* _Exercise description_
The lines wanted are those in the data below that include "breast".

====== Provided data ======

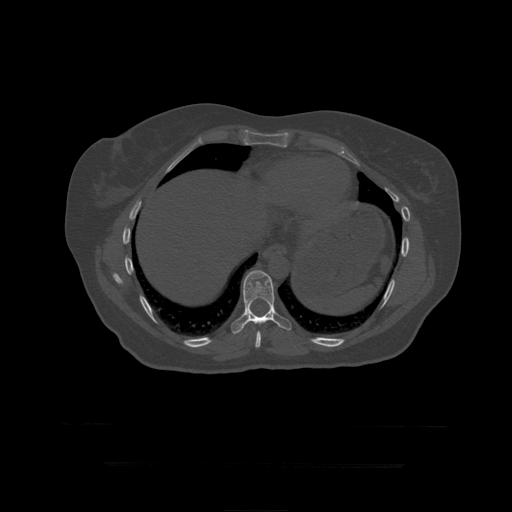
CT including the spine, one axial slice. Slice 245 of 399 in the series (ordered by position). Reconstruction kernel STANDARD. Bone window (W 1800 / L 400 HU). 1.25 mm slice thickness. 512 × 512 image matrix. Patient age 41 years. From the clinical record (not read from this slice): primary cancer: breast.
Annotated regions visible in this slice (semi-automatic segmentation, software-assisted and operator-edited):
- T10 vertebra: bounding box <231,271,292,334> (left, top, right, bottom; pixels)
- T9 vertebra: <256,331,262,348>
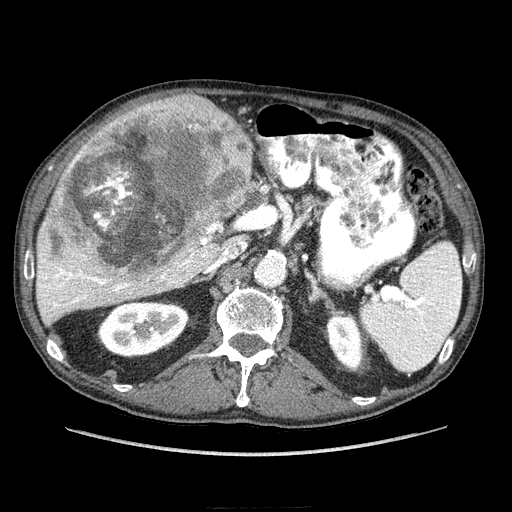
Contrast-enhanced abdominal CT (liver protocol), one axial slice; slice 139 of 218 in the series (ordered by position); reconstruction kernel STANDARD; 100 kVp; soft-tissue window (W 400 / L 40 HU); 512 × 512 image matrix, field of view 380 × 380 mm. From the clinical record (not read from this slice): diagnosis: hepatocellular carcinoma (patient treated with transarterial chemoembolisation; whether this scan precedes or follows treatment is not stated here); TNM stage (as recorded): Stage-IIIA; Child-Pugh class: A; tumour differentiation: well differentiated; tumour nodularity: multinodular.
Annotated regions visible in this slice (semi-automatic segmentation, software-assisted and operator-edited):
- liver parenchyma outside the tumour (the mass and vessels are separate outlines, so this box may not span the whole liver): box from (x=36, y=102) to (x=252, y=323) px
- mass: (x=35, y=91)–(x=253, y=280)
- portal vein: (x=38, y=259)–(x=192, y=310)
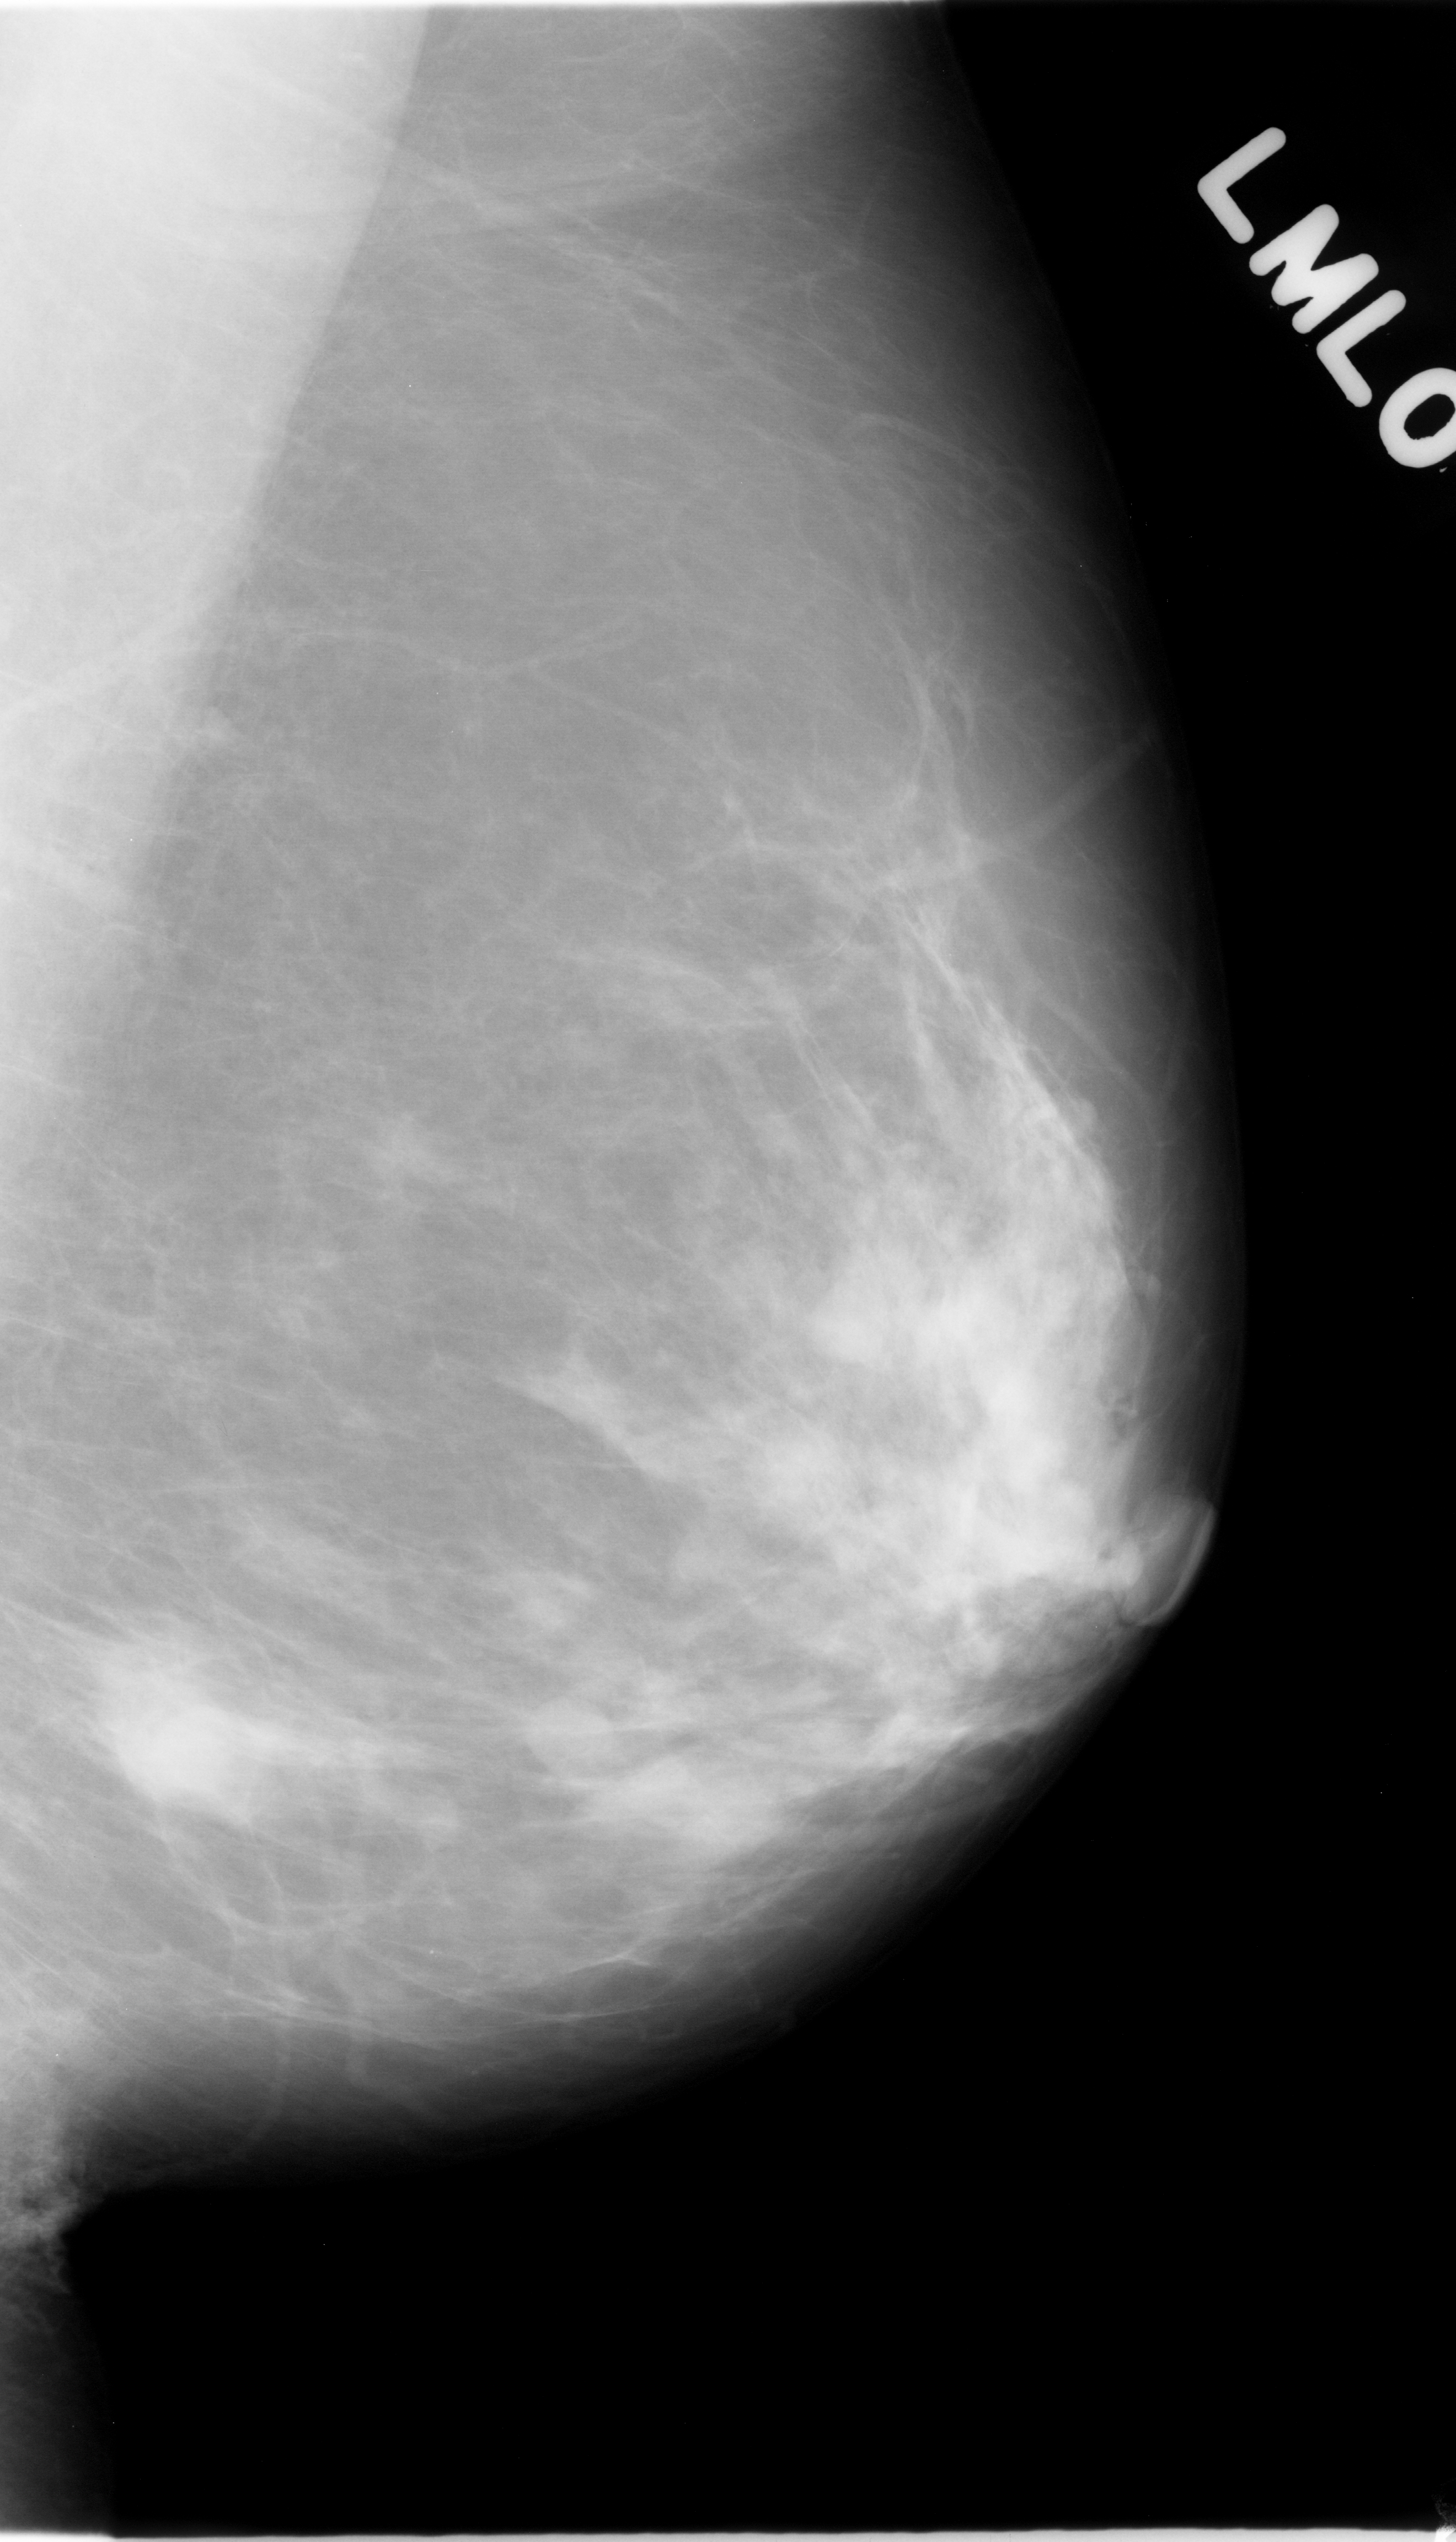
Digitized screen-film mammogram; left breast; MLO view; breast composition: scattered fibroglandular densities (BI-RADS density category 2 of 4); 1456 × 2542 image matrix.
Expert-marked regions of interest on this film, with their recorded descriptors:
- Finding 1 of 2: mass, margins ill defined; BI-RADS assessment category 5; subtlety rating 5 on a 1 (subtle) to 5 (obvious) scale; pathology result (as recorded, not read from the image): malignant: box from (x=84, y=1629) to (x=290, y=1828) px
- Finding 2 of 2: mass, shape oval, margins circumscribed; BI-RADS assessment category 3; subtlety rating 5 on a 1 (subtle) to 5 (obvious) scale; pathology result (as recorded, not read from the image): benign: (x=501, y=1696)–(x=637, y=1793)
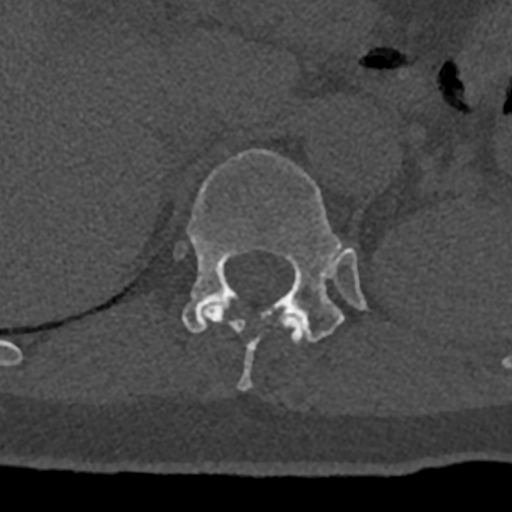
CT including the spine, one axial slice. Position 510 of 797 along the scan axis. Bone window (W 1800 / L 400 HU). 0.5 mm slice thickness. 512 × 512 image matrix, field of view 160 × 160 mm. Patient: male, 74 years. From the clinical record (not read from this slice): primary cancer: renal; vertebrae with lytic lesions (as recorded): T10, L1, L2, L3, L4, L5.
Structures marked on this image (semi-automatically segmented with operator editing):
- T11 vertebra: bounding box [x1, y1, x2, y2] px = [203, 301, 304, 391]
- T12 vertebra: [177, 149, 367, 343]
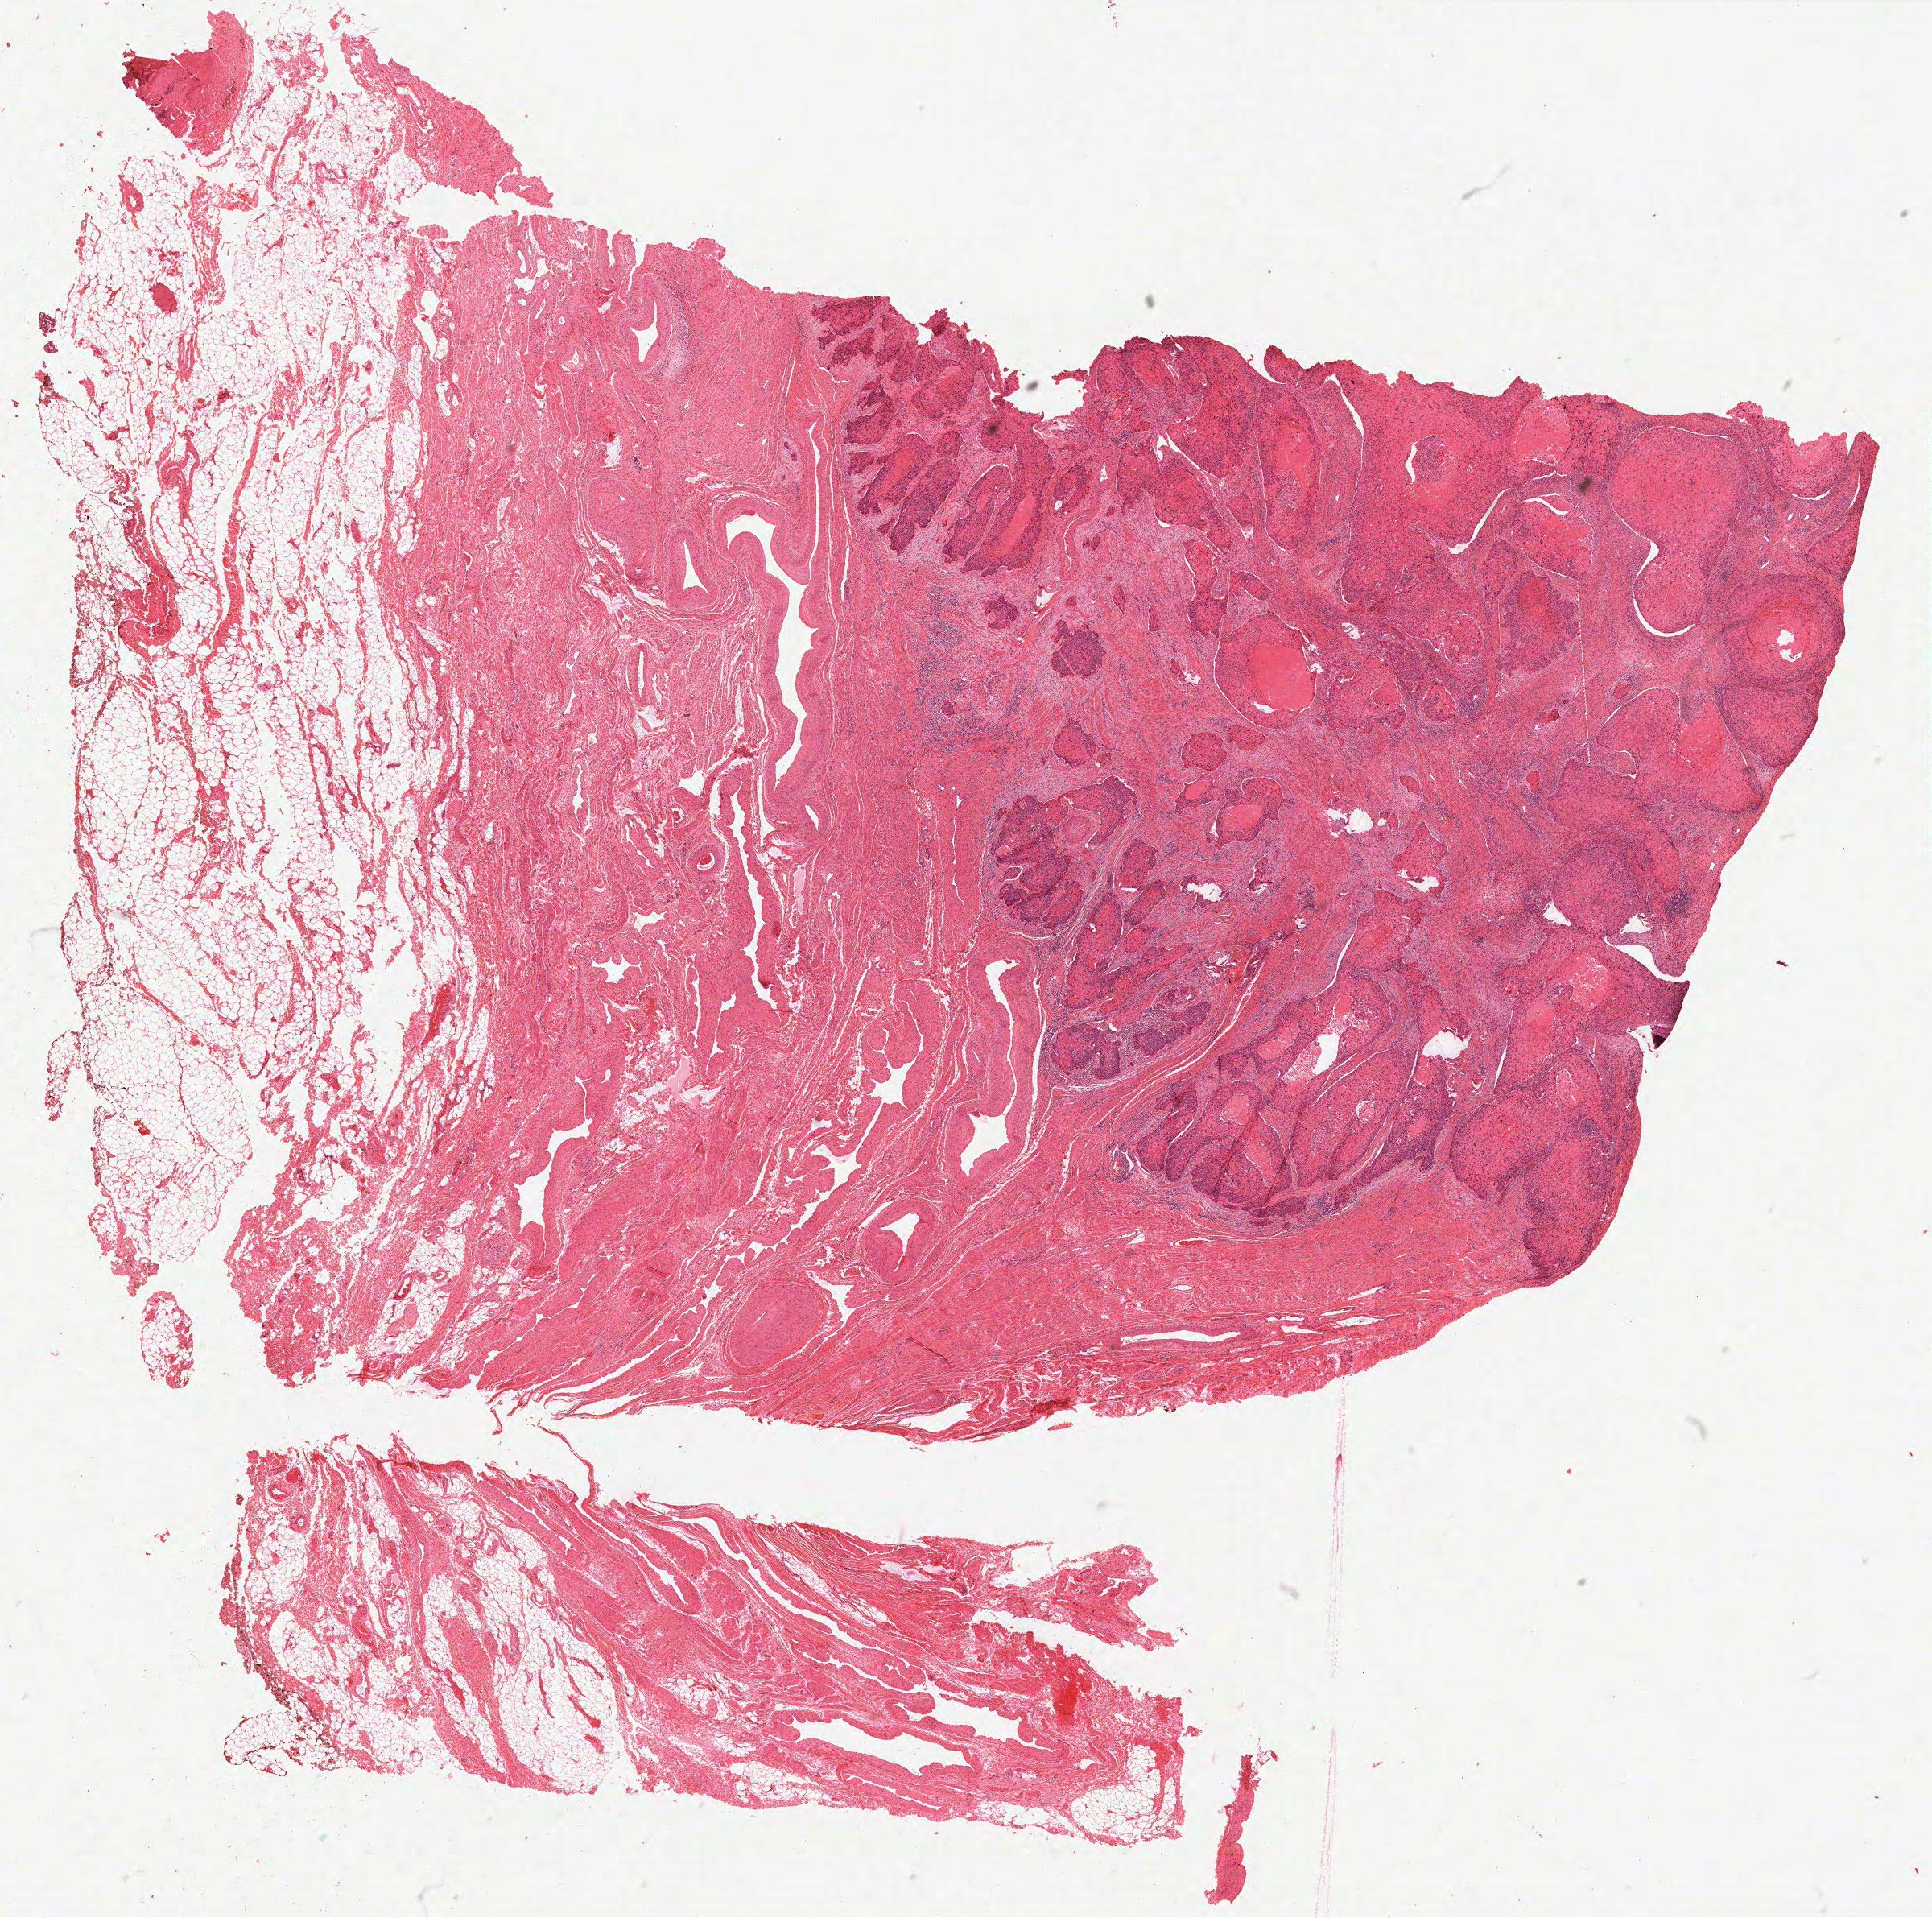
Hematoxylin and eosin (H&E) stained whole-slide image — low-resolution overview of the scanned area, about 19.2 x 19.1 mm (from a 40x scan); formalin-fixed paraffin-embedded (FFPE) diagnostic section; cervix, primary tumour sample. Female, age 44 years at initial diagnosis. Histologic grade: G2 (moderately differentiated).
* diagnosis: Squamous cell carcinoma, keratinizing, NOS (cervix uteri)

======

* _Result for this task_
CT including the spine, one axial slice. Slice 245 of 399 in the series (ordered by position). Reconstruction kernel STANDARD. Bone window (W 1800 / L 400 HU). 1.25 mm slice thickness. 512 × 512 image matrix. Patient age 41 years. From the clinical record (not read from this slice): primary cancer: breast.
Digitized screen-film mammogram; left breast; MLO view; breast composition: scattered fibroglandular densities (BI-RADS density category 2 of 4); 1456 × 2542 image matrix.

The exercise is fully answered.